InfoQ reached out to MacRae to get a sense of Ticketmaster’s challenges and successes adopting DevOps, as well as how compliance and operations look like in a global, multi-time zone, 24/7 availability organization with 14 different core ticketing products. We also discuss what is Ticketmaster’s tech maturity model tool and how it can be used to promote positive change rather than blame.
InfoQ: Would you briefly introduce yourself, what you do and what brought you to DevOps?
Connon MacRae: I lead the Technical Operations team for International. This includes our Product and Application Support, Systems & Networking and Datacentres. Our main focus is to try and enable product and engineering teams to be more autonomous and own their product. Ultimately, my interest is the same as my colleagues in the technology and product team. We must be able to make more frequent but sustainable change in our ecosystem in order to build the best ticketing experience for clients and fans. It is a business imperative. My role has been to facilitate this.
InfoQ: How did DevOps get started at Ticketmaster? What were the first steps taken and why?
MacRae: It was here many years ago, and it has enabled us to deliver new functionality and change at the necessary pace. Today we’re working to create a model for Product, Project & Technology to all work closer together.
InfoQ: Where is Ticketmaster at now in your DevOps transformation?
MacRae: It depends; some teams are very evolved already. If they are in AWS, then they already have a lot of great tooling to make us more DevOps friendly. Many Engineering teams are already very autonomous but might still be missing operational understanding. It depends on the technology stack that teams are working with. A few groups have an operational layer still because of the scope and importance of uptime, but we’ve tried to move those groups under the same leadership or align them better so that there is less conflict and the goals can be better aligned. There is no one size fits all.
InfoQ: What are the main challenges still ahead in that transformation?

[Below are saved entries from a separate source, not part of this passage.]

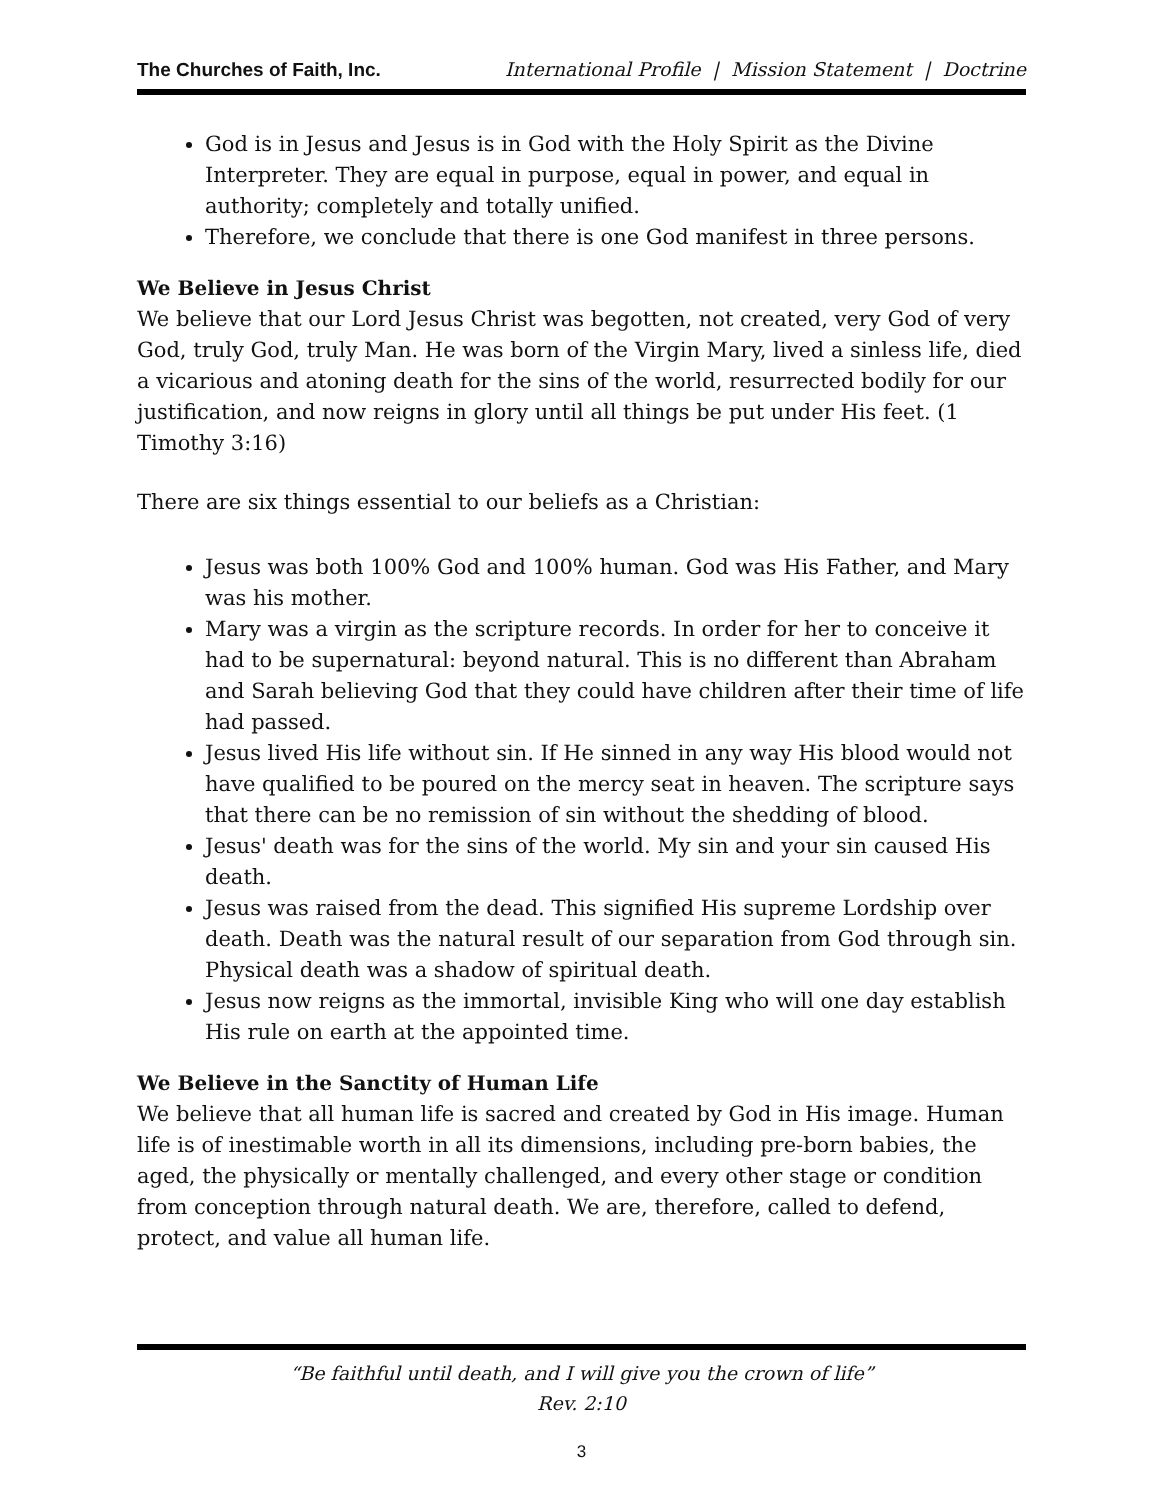The Churches of Faith, Inc. International Profile | Mission Statement | Doctrine
God is in Jesus and Jesus is in God with the Holy Spirit as the Divine Interpreter. They are equal in purpose, equal in power, and equal in authority; completely and totally unified.
Therefore, we conclude that there is one God manifest in three persons.
We Believe in Jesus Christ
We believe that our Lord Jesus Christ was begotten, not created, very God of very God, truly God, truly Man. He was born of the Virgin Mary, lived a sinless life, died a vicarious and atoning death for the sins of the world, resurrected bodily for our justification, and now reigns in glory until all things be put under His feet. (1 Timothy 3:16)
There are six things essential to our beliefs as a Christian:
Jesus was both 100% God and 100% human. God was His Father, and Mary was his mother.
Mary was a virgin as the scripture records. In order for her to conceive it had to be supernatural: beyond natural. This is no different than Abraham and Sarah believing God that they could have children after their time of life had passed.
Jesus lived His life without sin. If He sinned in any way His blood would not have qualified to be poured on the mercy seat in heaven. The scripture says that there can be no remission of sin without the shedding of blood.
Jesus' death was for the sins of the world. My sin and your sin caused His death.
Jesus was raised from the dead. This signified His supreme Lordship over death. Death was the natural result of our separation from God through sin. Physical death was a shadow of spiritual death.
Jesus now reigns as the immortal, invisible King who will one day establish His rule on earth at the appointed time.
We Believe in the Sanctity of Human Life
We believe that all human life is sacred and created by God in His image. Human life is of inestimable worth in all its dimensions, including pre-born babies, the aged, the physically or mentally challenged, and every other stage or condition from conception through natural death. We are, therefore, called to defend, protect, and value all human life.
“Be faithful until death, and I will give you the crown of life”
Rev. 2:10
3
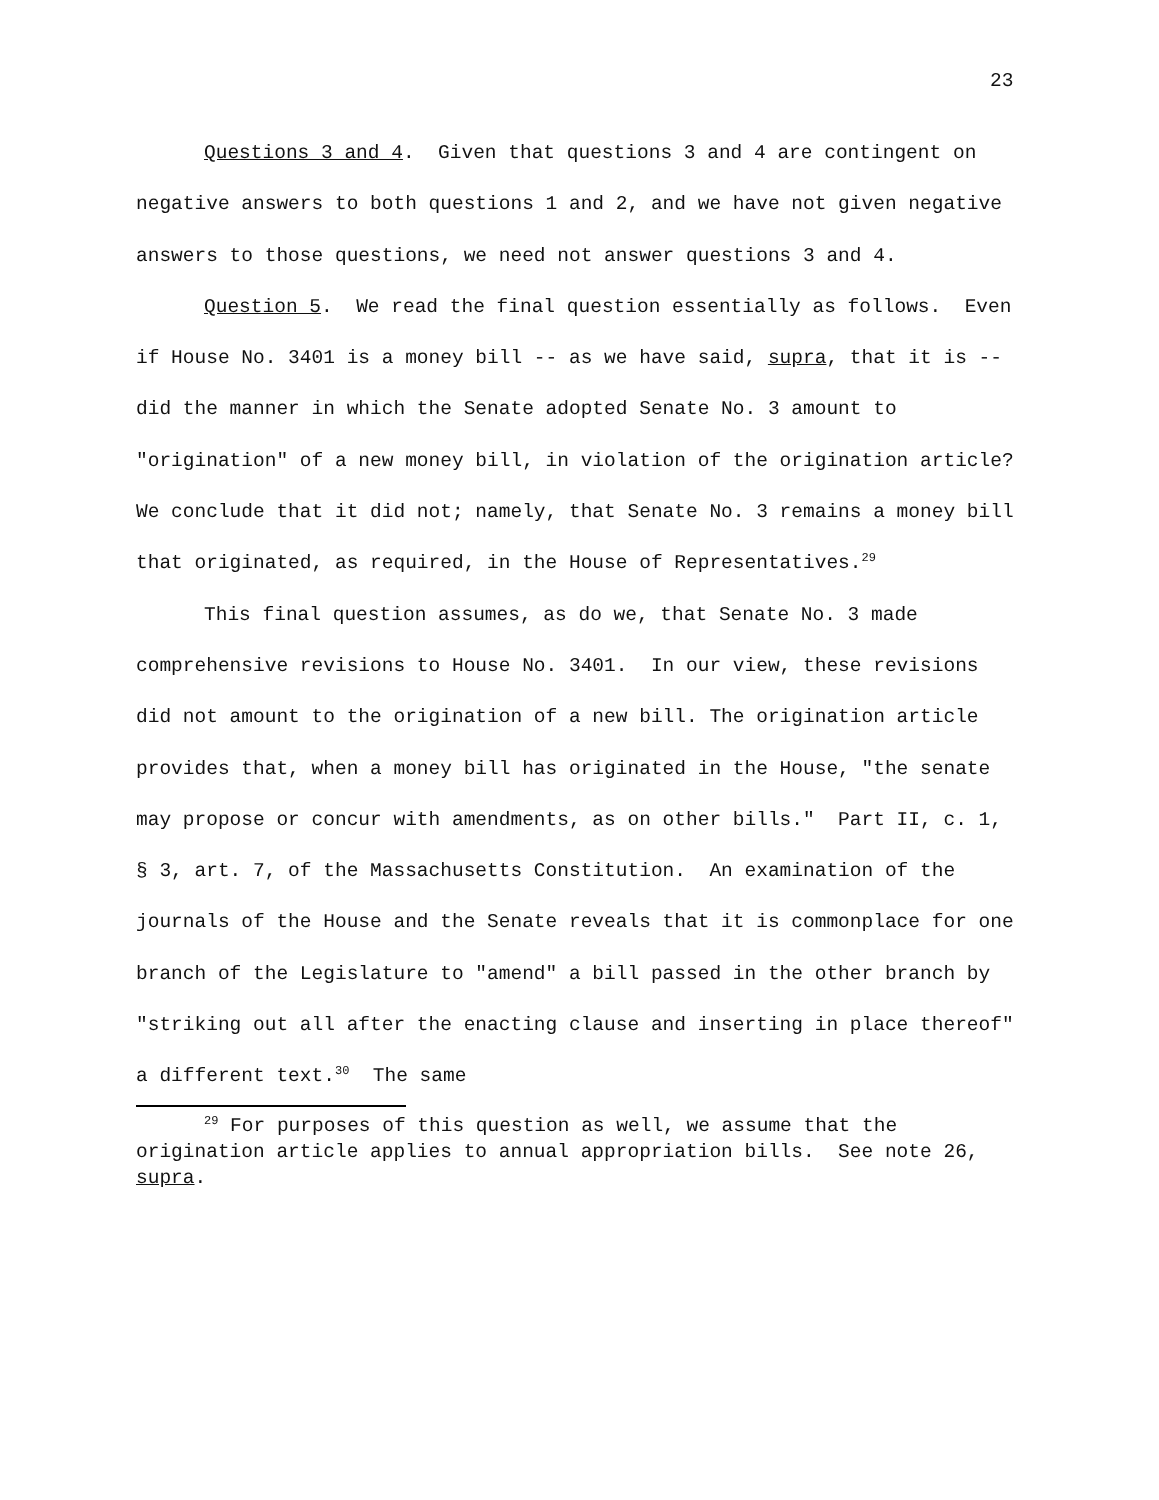23
Questions 3 and 4. Given that questions 3 and 4 are contingent on negative answers to both questions 1 and 2, and we have not given negative answers to those questions, we need not answer questions 3 and 4.
Question 5. We read the final question essentially as follows. Even if House No. 3401 is a money bill -- as we have said, supra, that it is -- did the manner in which the Senate adopted Senate No. 3 amount to "origination" of a new money bill, in violation of the origination article? We conclude that it did not; namely, that Senate No. 3 remains a money bill that originated, as required, in the House of Representatives.<sup>29</sup>
This final question assumes, as do we, that Senate No. 3 made comprehensive revisions to House No. 3401. In our view, these revisions did not amount to the origination of a new bill. The origination article provides that, when a money bill has originated in the House, "the senate may propose or concur with amendments, as on other bills." Part II, c. 1, § 3, art. 7, of the Massachusetts Constitution. An examination of the journals of the House and the Senate reveals that it is commonplace for one branch of the Legislature to "amend" a bill passed in the other branch by "striking out all after the enacting clause and inserting in place thereof" a different text.<sup>30</sup> The same
<sup>29</sup> For purposes of this question as well, we assume that the origination article applies to annual appropriation bills. See note 26, supra.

MacRae: Culture is certainly one. Empathy is probably the most important thing to bring people together and understand what drives conflict. Often a team “don’t know what they don’t know”, so we still see the pattern of teams coming late with ‘blockers’. It’s hard because Technology is full of a lot of smart people that aren’t always aware of their blind spots. Technical operations has to view itself as a consultancy, we want people to work with us. It can be frustrating to watch teams learning but ultimately, it’s important to allow some freedom for teams to make lots of small mistakes. I have a hard time myself seeing this - coming from an Ops background - but it’s important if you want to build a culture of trust and learning.
InfoQ: In your talk you mentioned how the introduction of regulations like SOX and PCI 15 years ago led to a siloed engineering structure - how did you evolve to a more collaborative model while staying compliant?
MacRae: We’re still moving so this is very much a work in progress. The tooling is critical. If you have a solid, well tested pipeline with code reviews which includes infrastructure code, then you are already ticking a lot of the boxes and can iterate faster. This means you can be more secure by responding faster to issues. Sharing ownership of DEV/QA with Operations and Dev teams means any concerns on security or performance happen faster, and you expose Operations teams to the challenges faced by Engineering when environments are different. The tool chain now available means it’s easier to share and these are significant improvements for compliance, particularly if automation means little to no production access. Why would you need it if logging and instrumentation give you all the insight you need? In a container world the notion of RDP or SSH to systems doesn’t make sense anymore unless you’re dealing with state and data where things can get a little more complex.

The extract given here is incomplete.